My neighbors were very much like Donald Trump’s main body of support in this election; they were white; overwhelmingly, their education had stopped at or before high school graduation; they were southerners. Were they alive today, they would, Like Trump supporters, find this world and its woes enormously disturbing.

I have these roots, and I think a reasonable intuitive and intellectual perspective on the dynamics of Trump’s support. Nonetheless, I have no love for Trump supporters.  They, like many of us, are frustrated and deeply troubled by this world in which we live. But, they are almost tragically naïve about cause and effect relationships and dangerously delusional in the simplicity of their thinking.  That makes them far more likely to accept a loud, entertaining argument over meaningful analysis, and a small minority of them are too easily urged to physical violence.

But, they are not the people that Williamson describes with so much arrogance, vehemence, and disdain.  So, from whence comes the level of deep anger and vitriol exhibited by Williamson and his ilk? 

The answer is not really so complex. The Republican establishment, especially the crowd at places like The National Review and The Heritage Foundation, have spent decades living off the political surplus of the American working class’s misplaced commitment to the Republican party.  This commitment has occurred despite the strong evidence that Republican administrations have continually fostered policies that increase economic inequality. They are the party that fought programs that are the mainstays of economic security and progress for much of the working class ─ Social Security, Medicare, Medicaid, the Earned Income Tax Credit, and the Affordable Care Act.

According to right-wing rhetoric, entitlements are things that people get without really earning them.  Someone simply occupies a status that grants them this entitlement, or undeserved benefit.  This is something that all good conservatives rail against almost incessantly. Yet, these same people saw the political devotion of those for whom they had done nothing as their party’s entitlement.

Now, those once-upon-a-time Republican voters have finally caught on.  The party has offered them nothing but what Mike Huckabee’s book identifies as, “God, Guns, Grits, and Gravy.” The party activists have sold their voters a plate filled with portions of anti-abortion, anti-LGBT, and anti-immigrant rhetoric seasoned with a big dash of thinly-veiled racism. To top it all off, for the last eight years “their” party has not raised its hand to do anything but throw rotten eggs at Obama.

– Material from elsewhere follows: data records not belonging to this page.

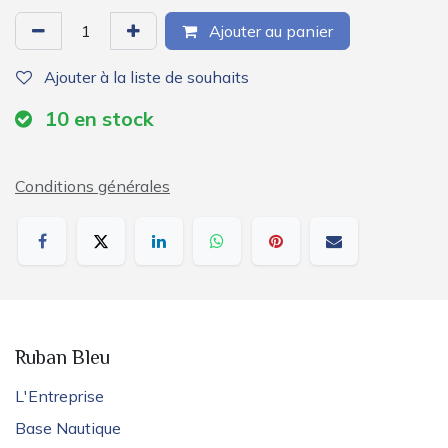
Ajouter au panier
Ajouter à la liste de souhaits
10
en stock
Conditions générales
Ruban Bleu
L'Entreprise
Base Nautique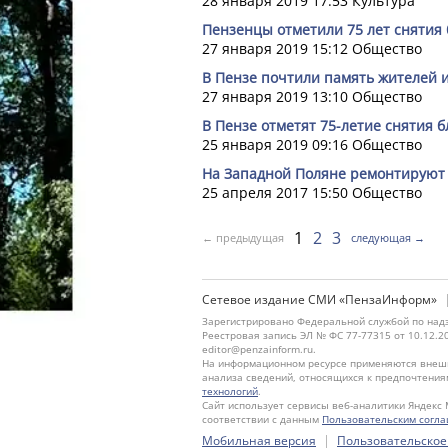
28 января 2019 17:53
Культура
Пензенцы отметили 75 лет снятия
27 января 2019 15:12
Общество
В Пензе почтили память жителей 
27 января 2019 13:10
Общество
В Пензе отметят 75-летие снятия 
25 января 2019 09:16
Общество
На Западной Поляне ремонтируют 
25 апреля 2017 15:50
Общество
1
2
3
← предыдущая
следующая →
Сетевое издание СМИ «ПензаИнформ»
Зарегистрировано Федеральной службой по надз
Реестровая запись ЭЛ № ФС 77-77315 от 10.12.2
editor@penzainform.ru.
На информационном ресурсе применяются внешн
анализа сведений, относящихся к предпочтения
технологий
.
Сайт использует сервисы веб-аналитики Яндекс 
соответствии с данным
Пользовательским согл
|
Мобильная версия
Пользовательское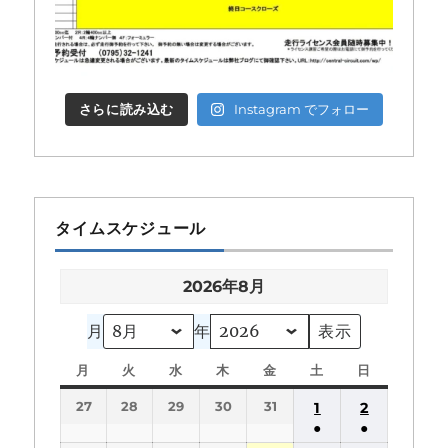
さらに読み込む
Instagram でフォロー
タイムスケジュール
2026年8月
月
年
月
月
火
火
水
水
木
木
金
金
土
土
日
日
曜
曜
曜
曜
曜
曜
曜
27
28
29
30
31
1
2
日
日
日
日
日
日
日
●
●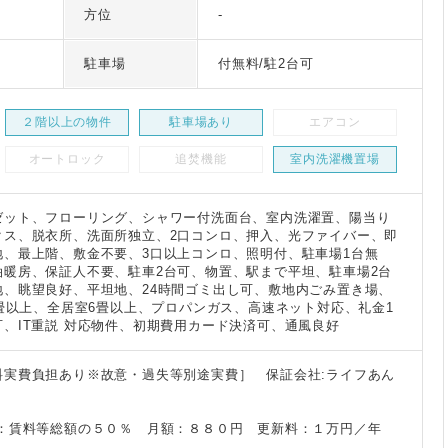
方位
-
駐車場
付無料/駐2台可
２階以上の物件
駐車場あり
エアコン
オートロック
追焚機能
室内洗濯機置場
ゼット、フローリング、シャワー付洗面台、室内洗濯置、陽当り
クス、脱衣所、洗面所独立、2口コンロ、押入、光ファイバー、即
地、最上階、敷金不要、3口以上コンロ、照明付、駐車場1台無
油暖房、保証人不要、駐車2台可、物置、駅まで平坦、駐車場2台
地、眺望良好、平坦地、24時間ゴミ出し可、敷地内ごみ置き場、
2畳以上、全居室6畳以上、プロパンガス、高速ネット対応、礼金1
、IT重説 対応物件、初期費用カード決済可、通風良好
料実費負担あり※故意・過失等別途実費］ 保証会社:ライフあん
回：賃料等総額の５０％ 月額：８８０円 更新料：１万円／年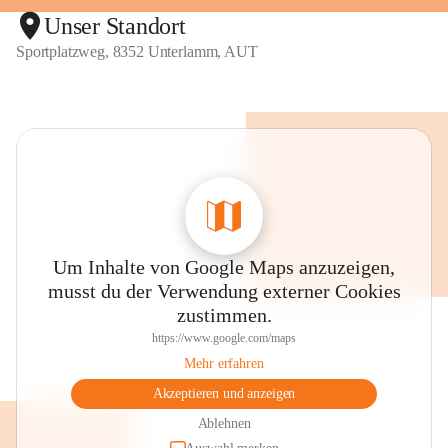
Unser Standort
Sportplatzweg, 8352 Unterlamm, AUT
Um Inhalte von Google Maps anzuzeigen,
musst du der Verwendung externer Cookies
zustimmen.
https://www.google.com/maps
Mehr erfahren
Akzeptieren und anzeigen
Ablehnen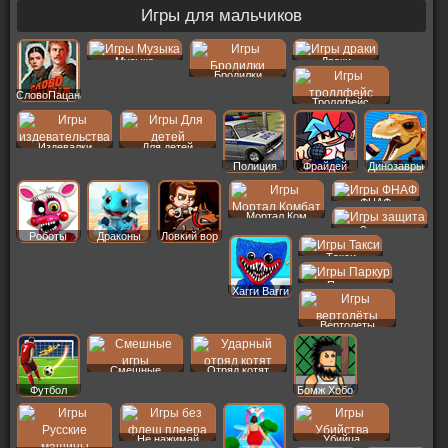
Игры для мальчиков
Музыка
Драки
Бродилки
СловоПацана
Троллфейс
Издевалки
Для детей
Полиция
Фрайдей
Динозавры
ФНАФ
Мортал Ком
Защита
Роботы
Драконы
Ловкий вор
Такси
Паркур
Хагги Вагги
Вертолеты
Смешные
Отряд котят
Футбол
Бомж Хобо
Не нажимай
Убийца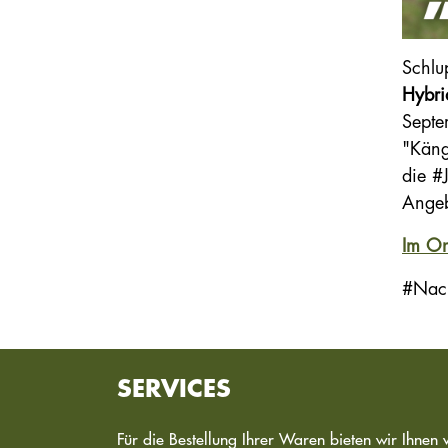
Schlu
Hybri
Septe
"Kängu
die #J
Angeb
Im On
#Nach
SERVICES
Für die Bestellung Ihrer Waren bieten wir Ihnen 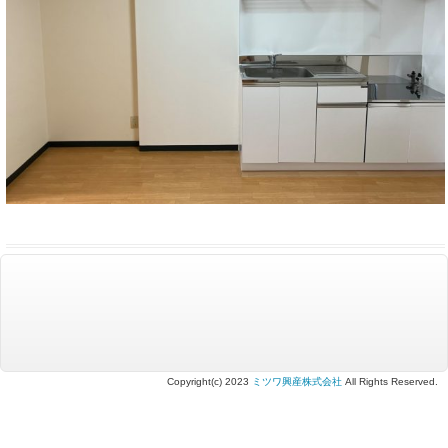
Copyright(c) 2023
ミツワ興産株式会社
All Rights Reserved.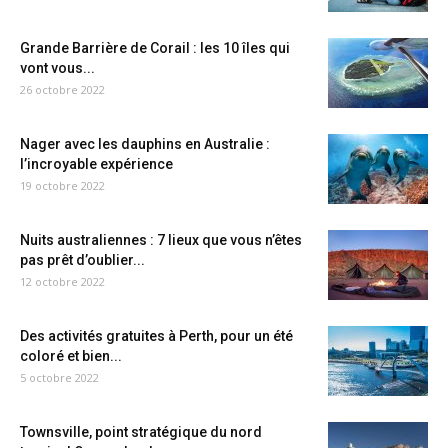
Grande Barrière de Corail : les 10 îles qui
vont vous...
26 octobre 2022
Nager avec les dauphins en Australie :
l’incroyable expérience
19 octobre 2022
Nuits australiennes : 7 lieux que vous n’êtes
pas prêt d’oublier...
12 octobre 2022
Des activités gratuites à Perth, pour un été
coloré et bien...
5 octobre 2022
Townsville, point stratégique du nord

Seriously, the true republican conservatives’ new hero, Mr. Cruz, is a guy whose greatest claim to fame, besides eating bacon he fried on the hot barrel of an AR-15 assault-style rifle (it’s true), is that he fought tenaciously and in isolation to shut the government down. 

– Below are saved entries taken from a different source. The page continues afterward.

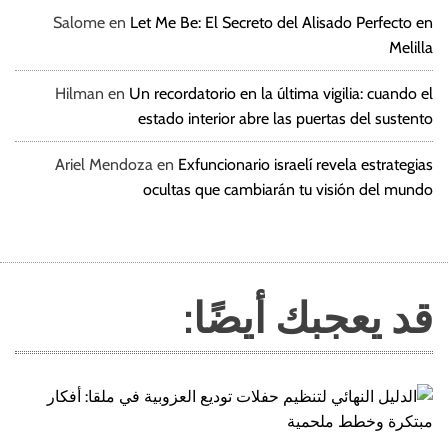
Salome
en
Let Me Be: El Secreto del Alisado Perfecto en
Melilla
Hilman
en
Un recordatorio en la última vigilia: cuando el
estado interior abre las puertas del sustento
Ariel Mendoza
en
Exfuncionario israelí revela estrategias
ocultas que cambiarán tu visión del mundo
قد يعجبك أيضًا: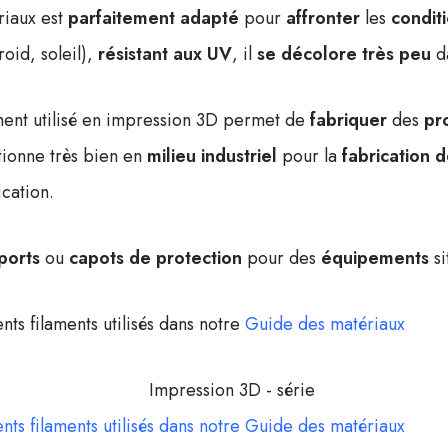
riaux est
parfaitement adapté
pour
affronter
les
condit
roid, soleil),
résistant aux UV
, il
se décolore très peu
da
ament utilisé en impression 3D permet de
fabriquer
des
pr
ctionne très bien en
milieu industriel
pour la
fabrication d
cation.
ports
ou
capots de protection
pour des
équipements
si
nts filaments utilisés dans notre
Guide des matériaux
nts filaments utilisés dans notre Guide des matériaux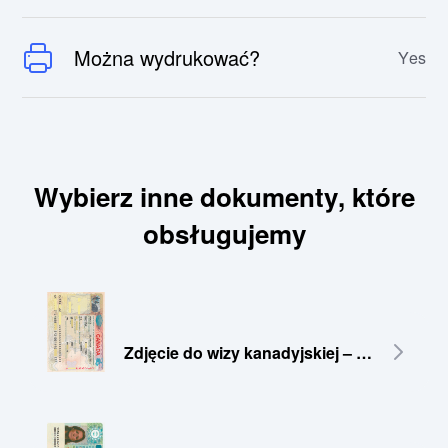
Można wydrukować?
Yes
Wybierz inne dokumenty, które
obsługujemy
Zdjęcie do wizy kanadyjskiej – 35×45 mm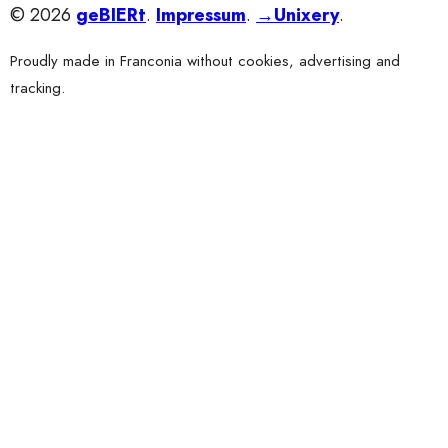
© 2026
geBIERt
.
Impressum
.
→Unixery
.
Proudly made in Franconia without cookies, advertising and
tracking.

So, along comes a man with a plan, Donald Trump. He could give a fig about The National Review and all those “true” conservatives, but he has spent his life cannily building his “brand,” and he is taking that brand and that promotional savvy on the road in the Republican primaries. The eminent political scientist, Robert Dahl, noted over half a century ago that “politics is a sideshow in the great circus of life.”  This election season Donald Trump, carny-barker extraordinaire, has opened up his wildly entertaining version of that sideshow (“Aren’t we having fun here! My rallies are more fun than anyone’s!), and it is drawing record crowds.

trump-the-carnival-barker

Williamson and his crowd are, at heart, acting like teen lovers lashing out viciously after being jilted by someone whom they felt was really beneath them. They married “down,” and then their unworthy mate left them, taking the good china and the keys to the Mercedes.

To badly misquote William Congreve, who understood this emotion roughly half a millennium ago: “Heaven has no rage like love to hatred turned, nor hell a fury like Republican elitists scorned by the ungrateful masses.”